B Street Theatre, various times Tu-Su. $15.50-$19.50. 2711 B St. 443-5300. Through Jan. 7. M.B.C.
A Christmas Carol
Presented in a narrative style originally adapted for the Solano College Theater in 1999 by local actress and director Christine Nicholson, this version of A Christmas Carol is a refreshing change from the traditional, filled with unexpected laughs and a number of touching moments. Director David Harris keeps the show, which could easily go awry with continuously changing characters, sight gags and a number of potential technical nightmares, on a steady and seemingly effortless trip from start to finish. Elly award-winning actor Blair Leatherwood stars as Ebenezer Scrooge; with a loud “bah humbug” and an equally loud nightcap, Leatherwood delivers a solid performance. Nygel Ellis is delightful as both the youngest member of the family and as Tiny Tim. Another delight in the production is George Schau as the Ghost of Christmas Past. Schau steals many of his scenes with over-the-top antics and well-timed humor. With more than four productions of Charles Dickens’ A Christmas Carol playing in local theaters, it is rare to have versions that are as diverse as the ones being offered this season to Sacramento audiences. Synergy Stage’s offering will be a delight to audiences of all ages who may be looking for a holiday classic told with a twist and a dose of fun.
Delta King, 7:30pm W-Sa; 2pm Su. Ticket prices vary. 1000 Front St. 995-5464. Through Dec. 23. M.B.C.
Sacramento Theatre Company’s non-holiday holiday offering Cinderella is a delight from start to finish. This musical version of the glass slipper caper has something for everyone and delivers what it promises—entertainment for both adults and children. For the purists, there’s the romantic true-love fairy tale; for the children, there’s enough silliness and magic to keep them enthralled, and for the “elders,” there are naughty double entendres galore. What makes this production particularly fun is the audience participation portions, which the kids enthusiastically embrace. The show is mercifully nonsaccharine, saved by sly ribald humor and endearing characters. And not a sugarplum to be seen. The schedule is kid-friendly with lots of matinees and early evening start times.
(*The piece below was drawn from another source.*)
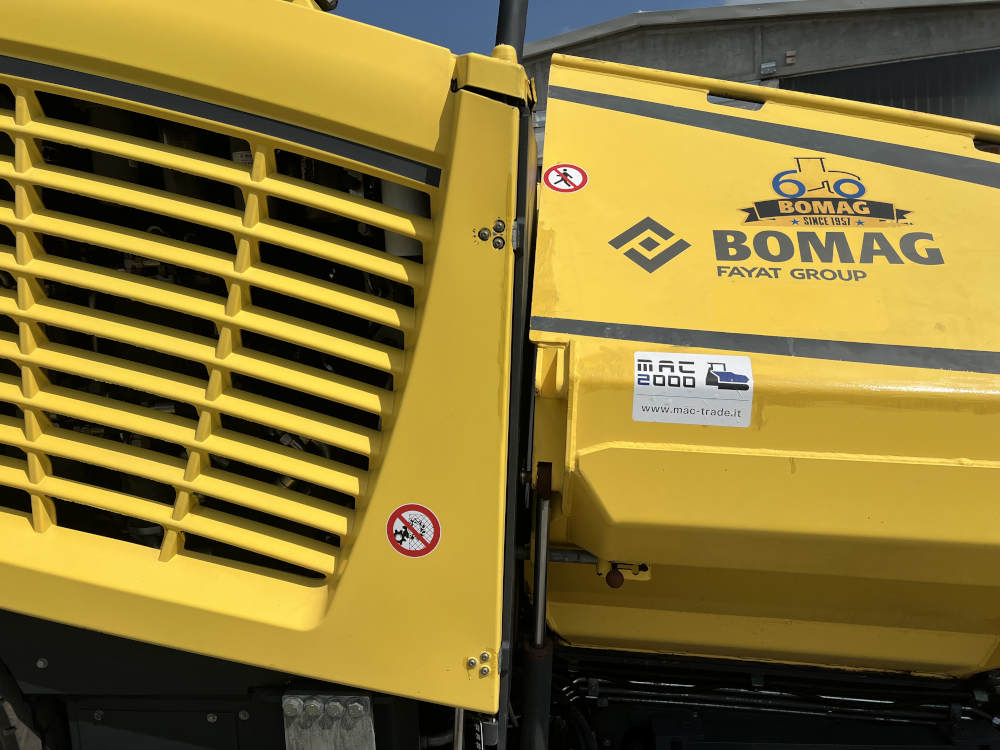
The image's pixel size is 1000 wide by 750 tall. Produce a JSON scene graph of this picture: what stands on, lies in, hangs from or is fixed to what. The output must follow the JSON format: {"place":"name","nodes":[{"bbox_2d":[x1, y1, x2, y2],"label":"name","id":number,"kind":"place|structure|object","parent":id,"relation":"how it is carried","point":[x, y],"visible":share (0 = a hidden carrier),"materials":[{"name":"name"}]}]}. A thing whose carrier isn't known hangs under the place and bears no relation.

STC, various times and days. $10-$32. 1419 H. St., 443-6722. Through Dec. 24. P.R.
The Boys Next Door
Norman loves his donuts and keys. Arnold frets over Russia and rugs. Lucian has a library card but can’t read, and Barry gives golf tips for a quarter. And watching over this foursome is their mental aid counselor, Jack, whose patience is waning while his caring goes into overdrive. In this Tom Griffin comedy, we are introduced to four roommates of various mental capacities who are trying to negotiate through the many land mines of everyday life. With much of the first half played for humor, the illogical seems logical and the simplest tasks are bungled badly. There is an uncomfortable feeling in witnessing all this, though, which leaves you unsure whether you are laughing at the boys next door or with them. It’s only the strong performances by the entire cast and a second half that gives the characters more depth that brings a tender, bittersweet warmth to the play. Director Bill Voorhees gets credit for clever staging and a well-chosen cast.
Thistle Dew Dessert Gallery, 8pm F, Sa. $10-$17. 1901 P St., 444-8209. Through Dec. 16. P.R.
Six Women with Brain Death
The longest-running theatrical production in Sacramento has seen more than 25 cast members, been through two divorces, a marriage and assorted high school and college graduations. Boasting more than 700 performances, the show is continuously updated and rewritten to keep its biting edge on current events and pop-culture punch lines. Reminiscent of Mad-TV and early Saturday Night Live, the 10 skits that make up the production don’t always seem to have any rhyme or reason, but people don’t seem to notice because they are rolling with laughter. Written predominantly from the female perspective, without attempting to make the expected in-your-face social statement or feminist standpoint, Six Women with Brain Death is a great show for men as well.